> Problem details
Tally every line of the material that includes "shift", then give the tally and nothing else.

═══ Entries provided ═══

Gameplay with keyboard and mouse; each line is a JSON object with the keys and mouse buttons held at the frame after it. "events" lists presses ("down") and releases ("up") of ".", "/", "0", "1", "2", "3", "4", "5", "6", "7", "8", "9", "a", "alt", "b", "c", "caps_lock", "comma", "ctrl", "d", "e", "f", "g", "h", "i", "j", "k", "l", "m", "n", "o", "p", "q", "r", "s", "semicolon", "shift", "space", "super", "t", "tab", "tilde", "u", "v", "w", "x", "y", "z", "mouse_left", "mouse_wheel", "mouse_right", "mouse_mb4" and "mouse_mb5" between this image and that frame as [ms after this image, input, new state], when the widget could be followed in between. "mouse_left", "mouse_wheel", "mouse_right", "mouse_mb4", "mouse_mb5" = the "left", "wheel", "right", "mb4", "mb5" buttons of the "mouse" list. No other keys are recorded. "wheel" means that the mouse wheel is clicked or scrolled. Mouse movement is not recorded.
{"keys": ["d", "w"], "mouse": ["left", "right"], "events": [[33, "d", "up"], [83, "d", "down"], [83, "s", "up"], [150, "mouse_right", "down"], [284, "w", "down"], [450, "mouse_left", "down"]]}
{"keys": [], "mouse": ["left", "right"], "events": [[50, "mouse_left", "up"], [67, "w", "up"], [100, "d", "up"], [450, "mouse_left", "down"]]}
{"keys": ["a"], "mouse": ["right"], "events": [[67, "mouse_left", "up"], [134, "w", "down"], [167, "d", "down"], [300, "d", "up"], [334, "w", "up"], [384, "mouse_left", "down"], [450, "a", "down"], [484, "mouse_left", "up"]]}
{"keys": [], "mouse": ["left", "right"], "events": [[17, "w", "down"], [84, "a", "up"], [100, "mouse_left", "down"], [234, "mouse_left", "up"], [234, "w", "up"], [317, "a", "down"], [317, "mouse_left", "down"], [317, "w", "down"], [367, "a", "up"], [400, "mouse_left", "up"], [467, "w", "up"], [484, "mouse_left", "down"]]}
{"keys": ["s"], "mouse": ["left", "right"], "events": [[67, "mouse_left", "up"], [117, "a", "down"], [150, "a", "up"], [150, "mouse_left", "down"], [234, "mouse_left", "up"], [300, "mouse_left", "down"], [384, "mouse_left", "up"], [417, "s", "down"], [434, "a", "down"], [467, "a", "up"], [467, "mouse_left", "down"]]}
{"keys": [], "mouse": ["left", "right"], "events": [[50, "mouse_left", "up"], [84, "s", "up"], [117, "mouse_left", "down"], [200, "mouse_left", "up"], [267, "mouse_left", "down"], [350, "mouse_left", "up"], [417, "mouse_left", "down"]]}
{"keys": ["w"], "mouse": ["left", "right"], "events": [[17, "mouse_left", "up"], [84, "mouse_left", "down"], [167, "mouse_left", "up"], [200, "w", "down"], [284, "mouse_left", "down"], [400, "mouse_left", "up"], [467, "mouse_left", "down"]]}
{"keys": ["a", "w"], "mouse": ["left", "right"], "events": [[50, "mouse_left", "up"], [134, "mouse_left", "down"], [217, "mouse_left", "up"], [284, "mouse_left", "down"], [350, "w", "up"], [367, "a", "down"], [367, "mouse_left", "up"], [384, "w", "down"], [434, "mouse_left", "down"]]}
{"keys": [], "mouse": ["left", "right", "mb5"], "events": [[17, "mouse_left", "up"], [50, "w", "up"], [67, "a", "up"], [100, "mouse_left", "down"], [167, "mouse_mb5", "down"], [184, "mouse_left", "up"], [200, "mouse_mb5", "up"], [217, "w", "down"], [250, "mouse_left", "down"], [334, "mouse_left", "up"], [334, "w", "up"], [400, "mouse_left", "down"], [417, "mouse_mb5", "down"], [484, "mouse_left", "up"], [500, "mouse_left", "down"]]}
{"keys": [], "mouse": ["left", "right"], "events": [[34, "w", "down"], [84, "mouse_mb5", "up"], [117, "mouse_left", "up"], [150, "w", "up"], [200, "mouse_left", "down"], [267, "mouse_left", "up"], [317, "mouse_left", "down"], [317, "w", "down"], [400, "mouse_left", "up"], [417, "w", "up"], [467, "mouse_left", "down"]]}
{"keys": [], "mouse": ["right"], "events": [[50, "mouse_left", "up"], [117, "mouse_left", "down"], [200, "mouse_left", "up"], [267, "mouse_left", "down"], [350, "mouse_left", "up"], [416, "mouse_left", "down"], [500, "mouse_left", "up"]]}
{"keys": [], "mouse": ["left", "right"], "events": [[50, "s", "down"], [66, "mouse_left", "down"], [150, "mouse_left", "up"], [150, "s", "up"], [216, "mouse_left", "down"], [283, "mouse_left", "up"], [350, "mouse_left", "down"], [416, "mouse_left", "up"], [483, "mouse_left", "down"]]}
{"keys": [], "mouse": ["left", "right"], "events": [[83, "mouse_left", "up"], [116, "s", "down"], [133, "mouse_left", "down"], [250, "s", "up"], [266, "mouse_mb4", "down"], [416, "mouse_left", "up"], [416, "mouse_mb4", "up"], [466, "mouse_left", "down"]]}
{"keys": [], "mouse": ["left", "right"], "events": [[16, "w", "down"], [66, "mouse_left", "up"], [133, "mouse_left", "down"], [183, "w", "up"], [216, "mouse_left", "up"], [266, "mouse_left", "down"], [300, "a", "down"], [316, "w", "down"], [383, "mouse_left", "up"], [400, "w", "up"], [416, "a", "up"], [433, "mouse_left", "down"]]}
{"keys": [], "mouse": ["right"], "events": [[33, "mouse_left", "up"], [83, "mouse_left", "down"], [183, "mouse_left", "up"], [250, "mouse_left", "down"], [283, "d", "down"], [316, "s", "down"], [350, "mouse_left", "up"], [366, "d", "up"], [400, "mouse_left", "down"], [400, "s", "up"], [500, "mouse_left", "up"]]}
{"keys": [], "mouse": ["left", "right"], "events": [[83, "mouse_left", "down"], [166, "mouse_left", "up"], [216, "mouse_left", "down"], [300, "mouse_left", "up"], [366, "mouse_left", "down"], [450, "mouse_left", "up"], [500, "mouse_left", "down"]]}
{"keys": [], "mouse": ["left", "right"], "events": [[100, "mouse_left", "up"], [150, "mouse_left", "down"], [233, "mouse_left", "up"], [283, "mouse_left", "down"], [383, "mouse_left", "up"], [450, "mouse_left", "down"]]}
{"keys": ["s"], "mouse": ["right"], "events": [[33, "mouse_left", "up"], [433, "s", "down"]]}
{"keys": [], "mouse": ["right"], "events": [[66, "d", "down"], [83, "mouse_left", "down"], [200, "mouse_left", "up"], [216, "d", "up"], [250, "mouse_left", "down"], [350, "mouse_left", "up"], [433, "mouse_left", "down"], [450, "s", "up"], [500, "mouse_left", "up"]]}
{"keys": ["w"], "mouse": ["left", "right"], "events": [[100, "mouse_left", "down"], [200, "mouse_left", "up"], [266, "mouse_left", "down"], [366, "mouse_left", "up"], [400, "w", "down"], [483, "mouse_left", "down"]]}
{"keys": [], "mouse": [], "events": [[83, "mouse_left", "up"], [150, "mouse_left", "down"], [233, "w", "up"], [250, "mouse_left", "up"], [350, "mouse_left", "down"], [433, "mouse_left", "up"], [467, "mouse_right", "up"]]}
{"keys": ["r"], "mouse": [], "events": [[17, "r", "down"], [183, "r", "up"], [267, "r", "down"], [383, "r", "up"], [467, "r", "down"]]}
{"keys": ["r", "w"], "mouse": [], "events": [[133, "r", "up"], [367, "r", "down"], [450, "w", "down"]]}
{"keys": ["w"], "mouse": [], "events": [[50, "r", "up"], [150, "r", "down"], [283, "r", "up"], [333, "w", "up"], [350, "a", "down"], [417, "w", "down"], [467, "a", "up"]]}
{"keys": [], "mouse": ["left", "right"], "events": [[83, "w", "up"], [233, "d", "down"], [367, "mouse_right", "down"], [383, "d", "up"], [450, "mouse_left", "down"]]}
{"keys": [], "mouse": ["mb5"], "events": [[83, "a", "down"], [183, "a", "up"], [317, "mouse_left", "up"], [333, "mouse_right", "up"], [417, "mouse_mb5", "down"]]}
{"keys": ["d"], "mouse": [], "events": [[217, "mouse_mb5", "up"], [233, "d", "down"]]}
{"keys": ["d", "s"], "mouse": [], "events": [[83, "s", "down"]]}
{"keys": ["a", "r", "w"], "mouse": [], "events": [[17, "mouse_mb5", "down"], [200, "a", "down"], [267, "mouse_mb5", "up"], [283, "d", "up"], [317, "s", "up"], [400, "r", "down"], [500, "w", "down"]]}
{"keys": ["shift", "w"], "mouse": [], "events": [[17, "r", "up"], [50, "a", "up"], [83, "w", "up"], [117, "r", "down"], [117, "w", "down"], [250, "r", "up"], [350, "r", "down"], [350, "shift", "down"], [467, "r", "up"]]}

═══

> Response area
2